Problem to solve
Within the listing below, give again exactly the lines between the one containing "breast cancer (breast)" and the one containing "Whole-slide histology image, H&E-stained", inclusive, pictures left aside.

(Data below)

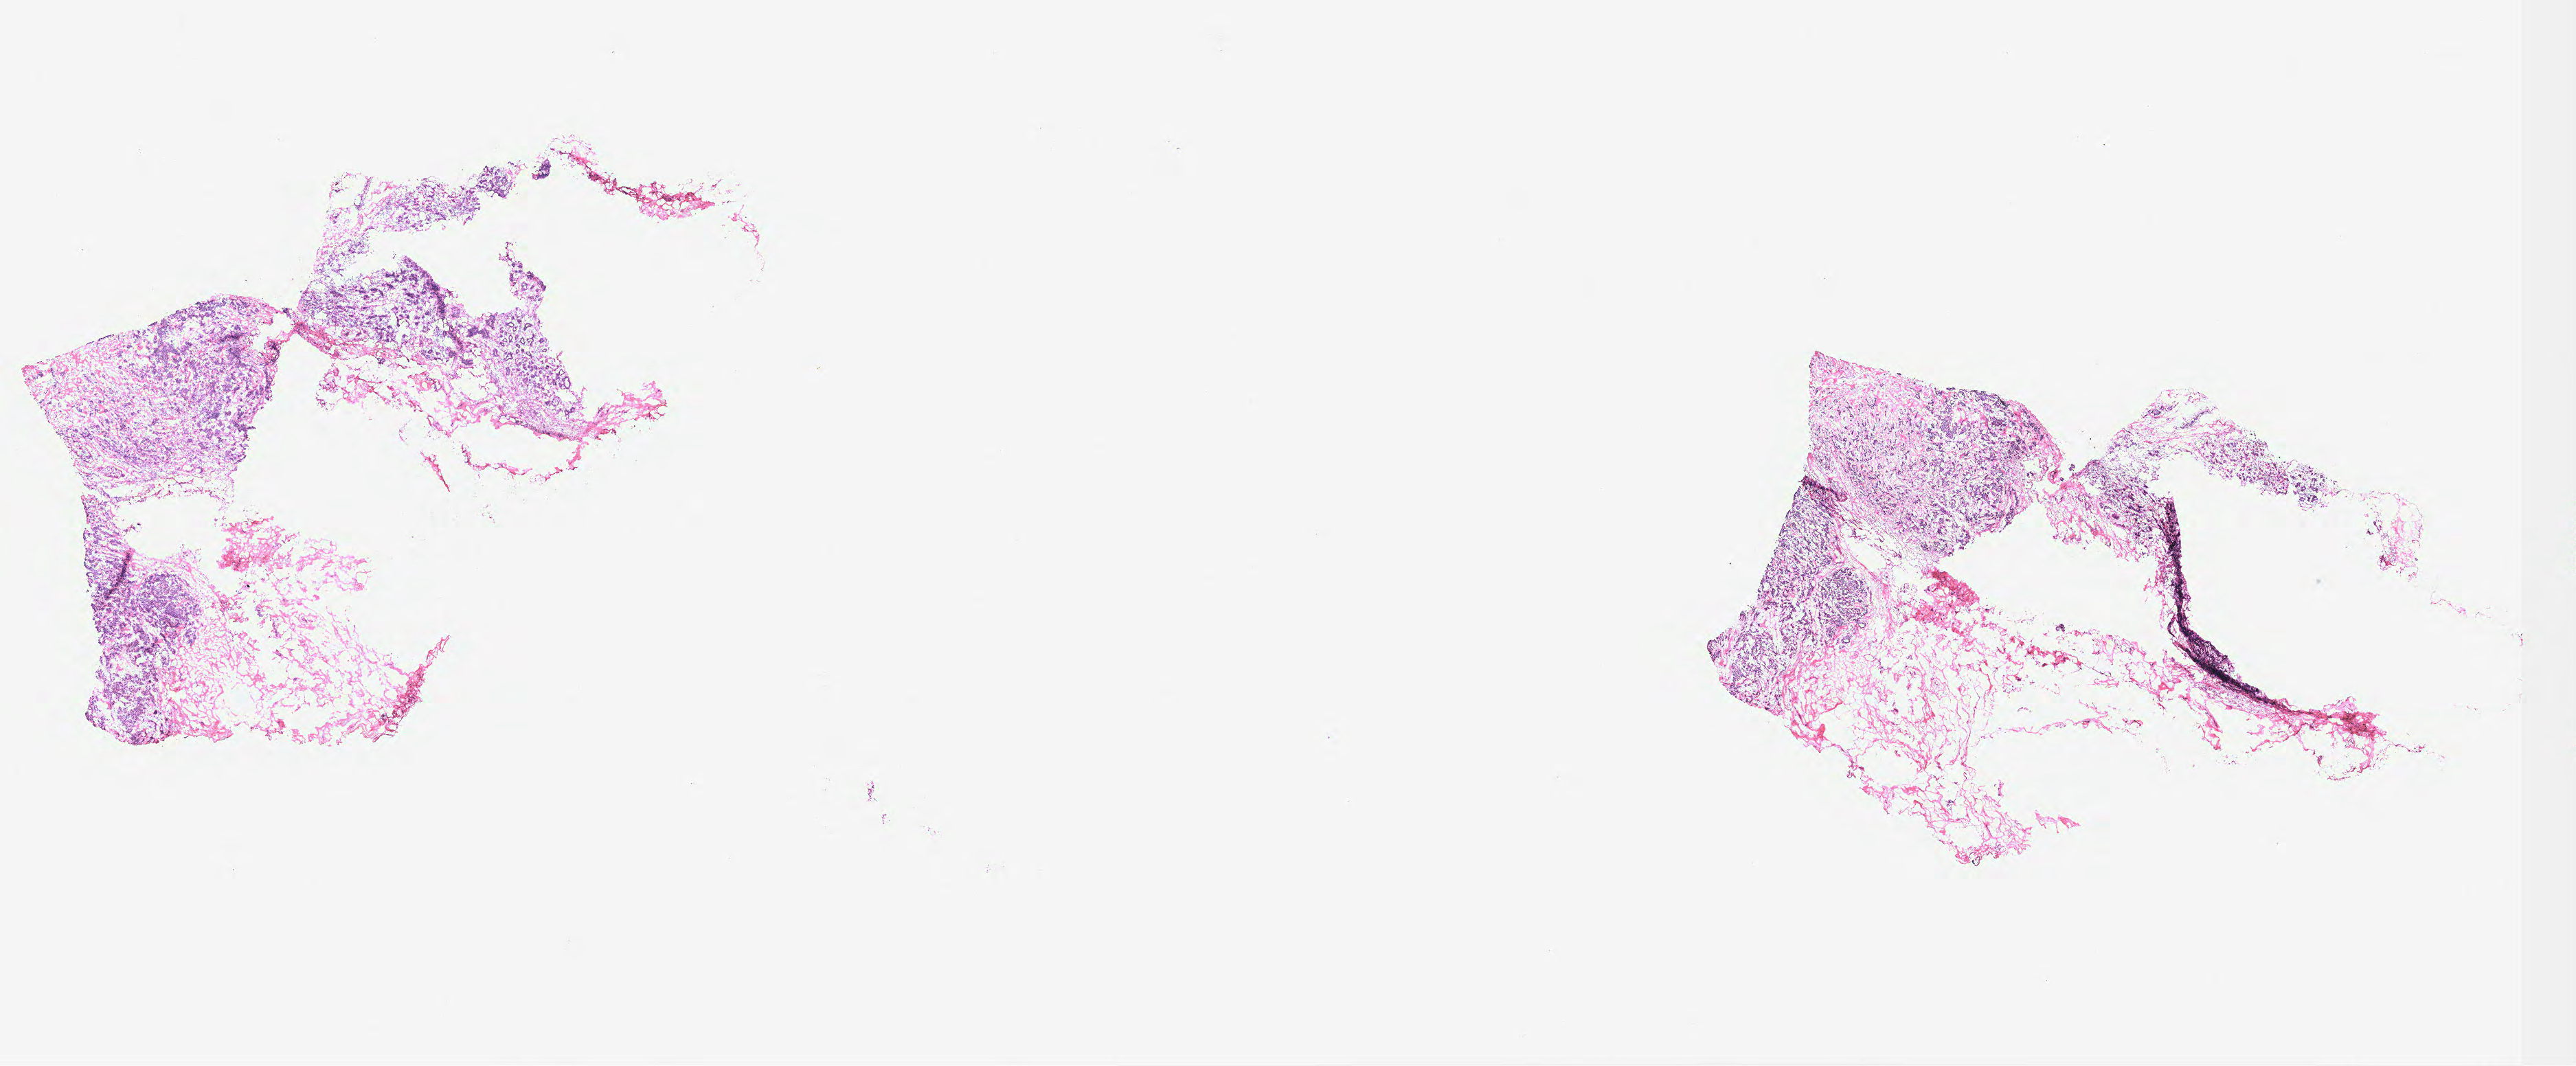
H&E whole-slide image, whole scanned area (about 30.0 x 12.4 mm, from a 40x scan) shown as a low-resolution overview; breast, tissue type not recorded.
* patient diagnosis (cohort enrolment): breast cancer (breast)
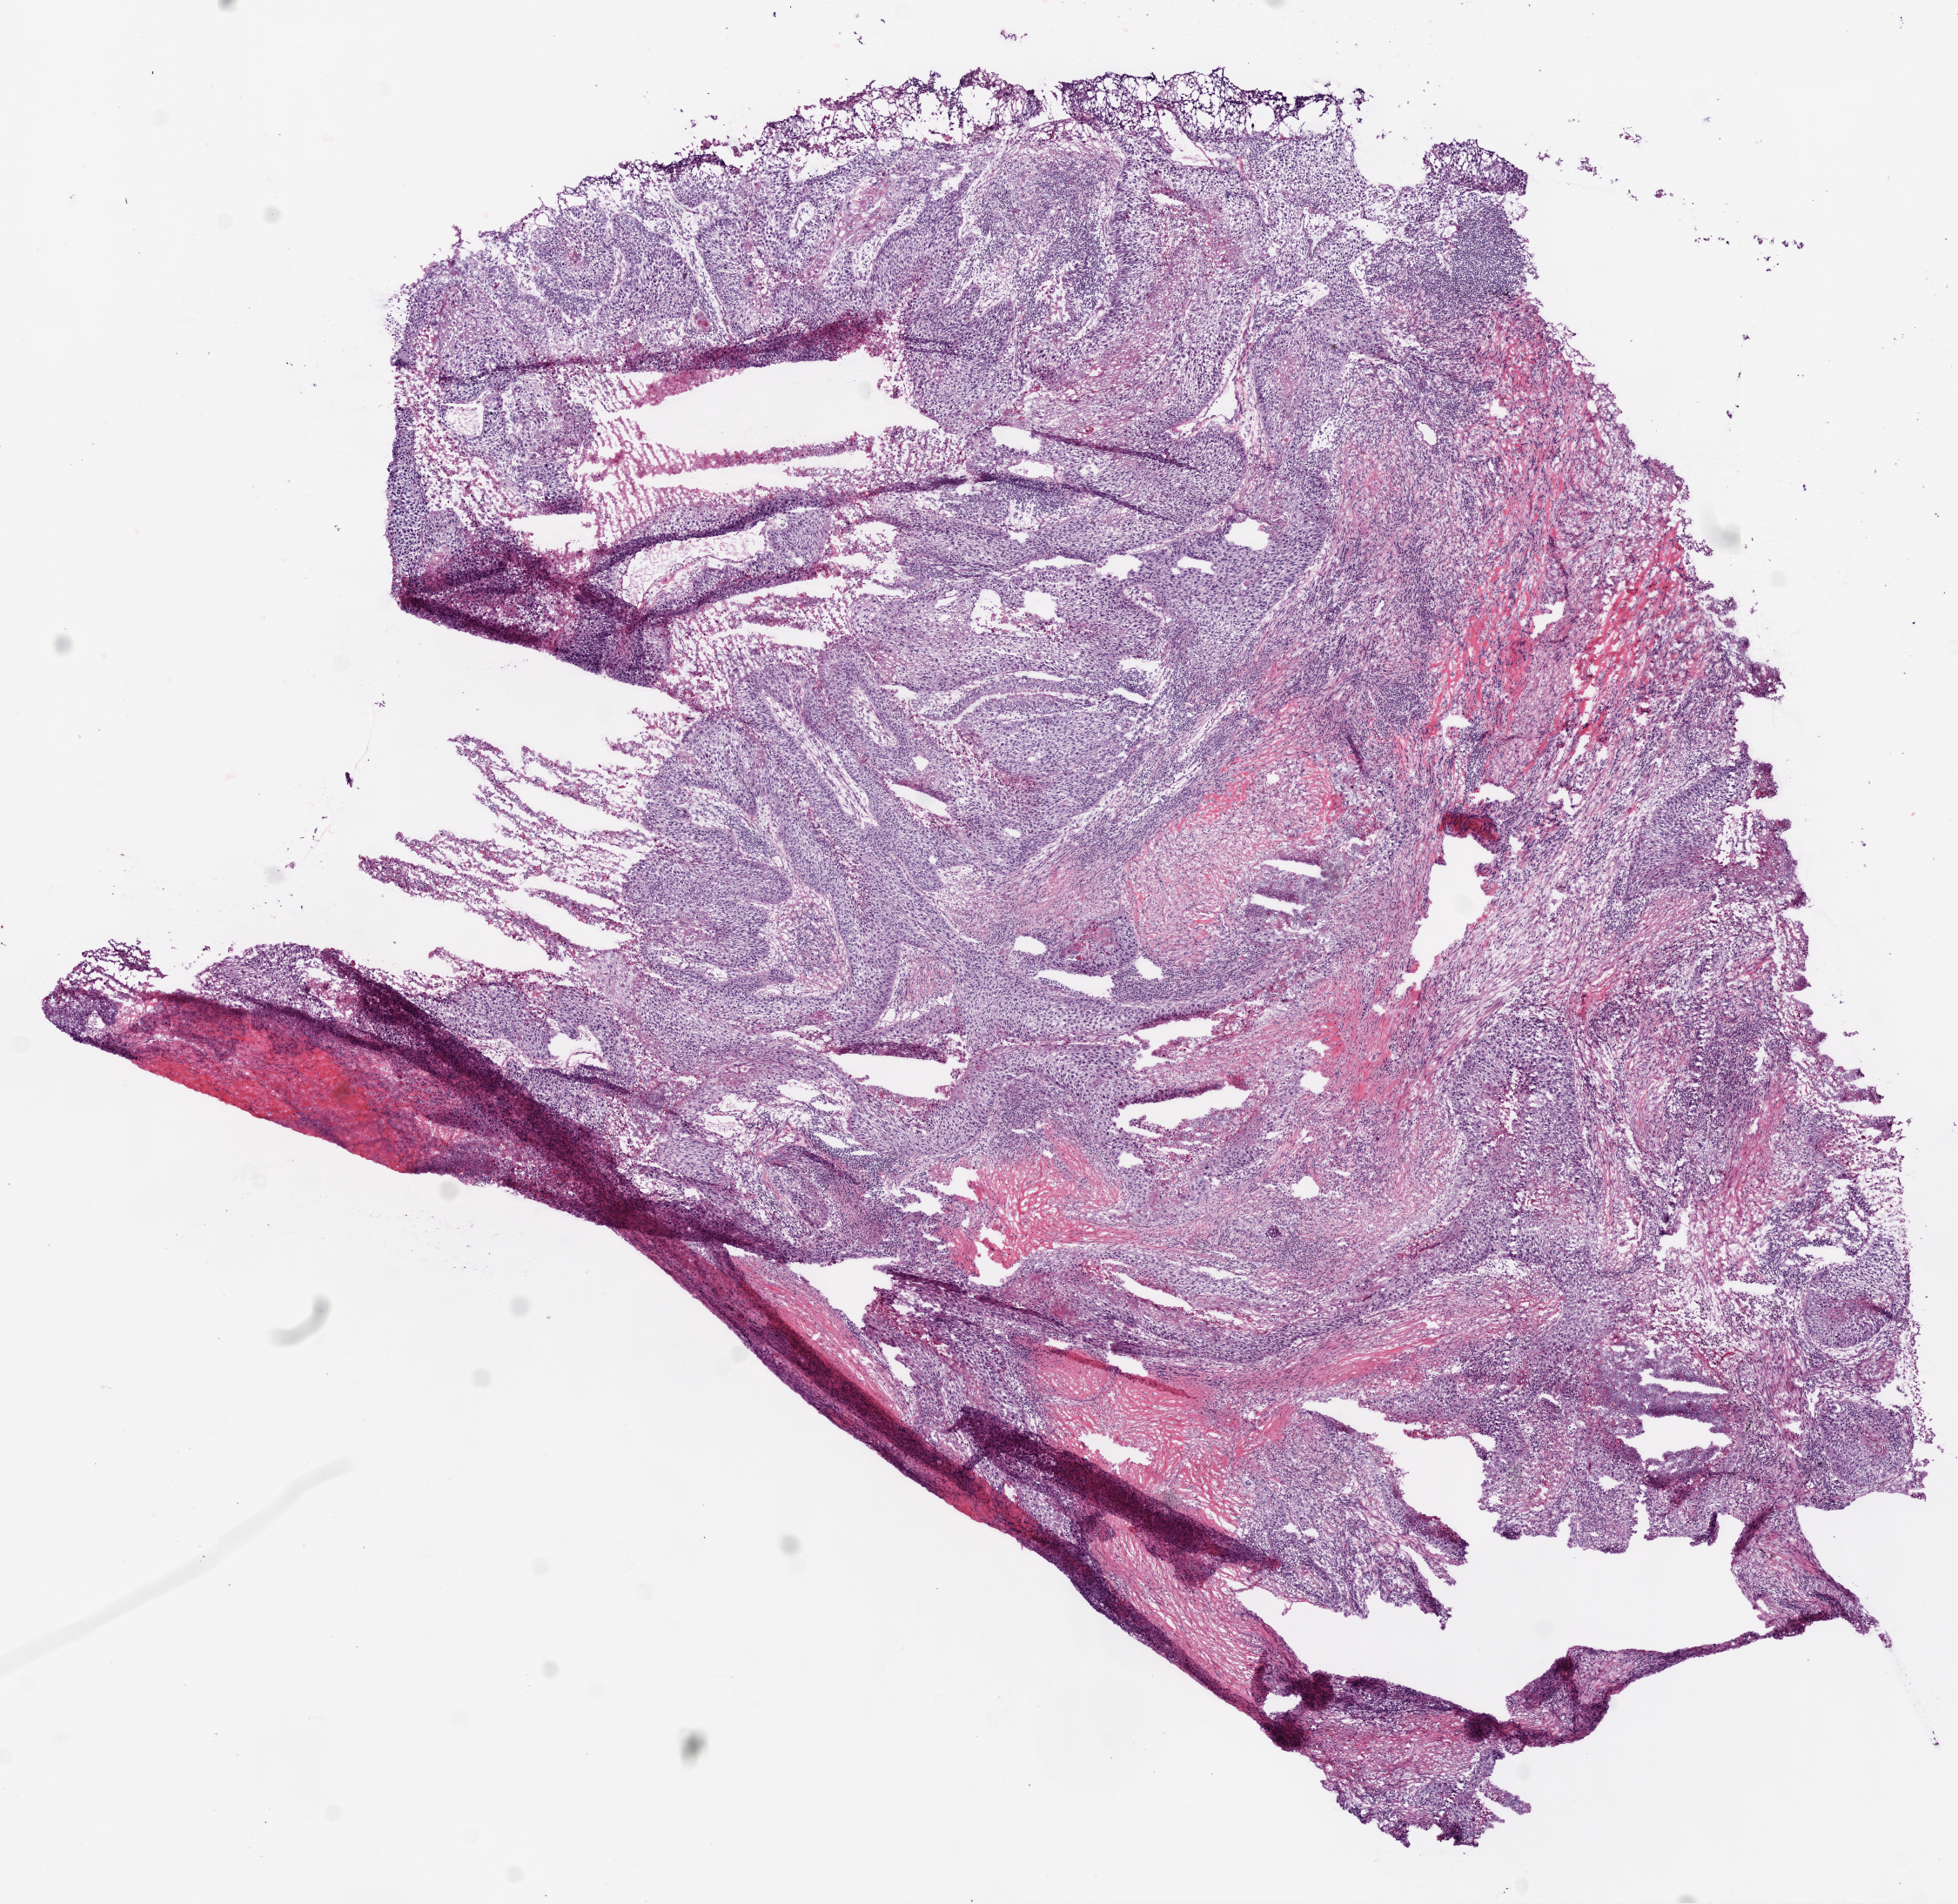
Whole-slide histology image, H&E-stained — whole scanned area (about 9.0 x 8.8 mm, slide scanned at 20x) shown as a low-resolution overview. Frozen section from the bottom of the tissue portion. Sample: primary tumour, lung. Patient: male, age at initial diagnosis 56 years. Slide review estimates, as recorded: tumour cells 74%, tumour nuclei 70%, normal cells 1%, stromal cells 15%, necrosis 10%.
Diagnosis: Squamous cell carcinoma, NOS (lower lobe, lung). AJCC pathologic stage: IB (6th edition). Laterality: left.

(End Data below)

Answer to the problem
* patient diagnosis (cohort enrolment): breast cancer (breast)
Whole-slide histology image, H&E-stained — whole scanned area (about 9.0 x 8.8 mm, slide scanned at 20x) shown as a low-resolution overview. Frozen section from the bottom of the tissue portion. Sample: primary tumour, lung. Patient: male, age at initial diagnosis 56 years. Slide review estimates, as recorded: tumour cells 74%, tumour nuclei 70%, normal cells 1%, stromal cells 15%, necrosis 10%.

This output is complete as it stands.